*Text passage*.
Thursday, 17 March 2011

Identity: Who are you? - Marriage & Singleness



FOCUS SCRIPTURE

1 Corinthians 7:1-9, 32-35

DAILY BYTE

There can be little doubt that one of the ways in which our identity continues to be defined in our contemporary culture is through the primary love relationships that we may or may not be in. Our ‘marital status’ - whether we are single, married, divorced or widowed - is a key determinant for how people relate to us, and indeed, how we think of ourselves.

One of the great gifts of marriage is the intimate union that it offers, where spouses can experience a profound interweaving of the deepest parts of who they are. Such union changes those who are married, and rightly and wonderfully so! But there’s also a danger inherent in such union - the danger that your very identity becomes exclusively wrapped up in your partner. This is NOT what God intends for the liberating bonds of marital love.

In Kahil Gibran’s famous poem on marriage, we read these challenging words:

Sing and dance together and be joyous, but let each one of you be alone, Even as the strings of a lute are alone though they quiver with the same music.
Give your hearts, but not into each other's keeping
For only the hand of Life can contain your hearts
And stand together yet not too near together:
For the pillars of the temple stand apart
And the oak tree and the cypress grow not in each other's shadow


When we allow our identity to be completely defined by our human relationships we can easily become diminished as a result. And then, when a partner is lost, either through the sadness of death or divorce, people can often find themselves utterly at sea, unsure of who they are, strangers within their own skin! Thankfully, by the grace of God, even the anguish of bereavement or the tragedy of divorce can become a seed of new life and the exciting discovery of a new sense of self.

*Provided data*.

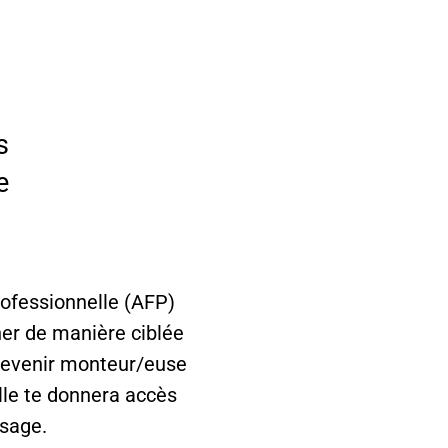
s
e
ofessionnelle (AFP)
ner de manière ciblée
 devenir monteur/euse
elle te donnera accès
ssage.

*Tasks to perform*.
**A.** From the devotional on marriage and singleness, copy the part that begins with the words containing "There can be" and ends with "of marital love.".
**B.** List every marital status named in the devotional on marriage and singleness.
The entries come from a different source than the text.

*Outputs by task*.
**A.**
There can be little doubt that one of the ways in which our identity continues to be defined in our contemporary culture is through the primary love relationships that we may or may not be in. Our ‘marital status’ - whether we are single, married, divorced or widowed - is a key determinant for how people relate to us, and indeed, how we think of ourselves.

One of the great gifts of marriage is the intimate union that it offers, where spouses can experience a profound interweaving of the deepest parts of who they are. Such union changes those who are married, and rightly and wonderfully so! But there’s also a danger inherent in such union - the danger that your very identity becomes exclusively wrapped up in your partner. This is NOT what God intends for the liberating bonds of marital love.

**B.**
- single
- married
- divorced
- widowed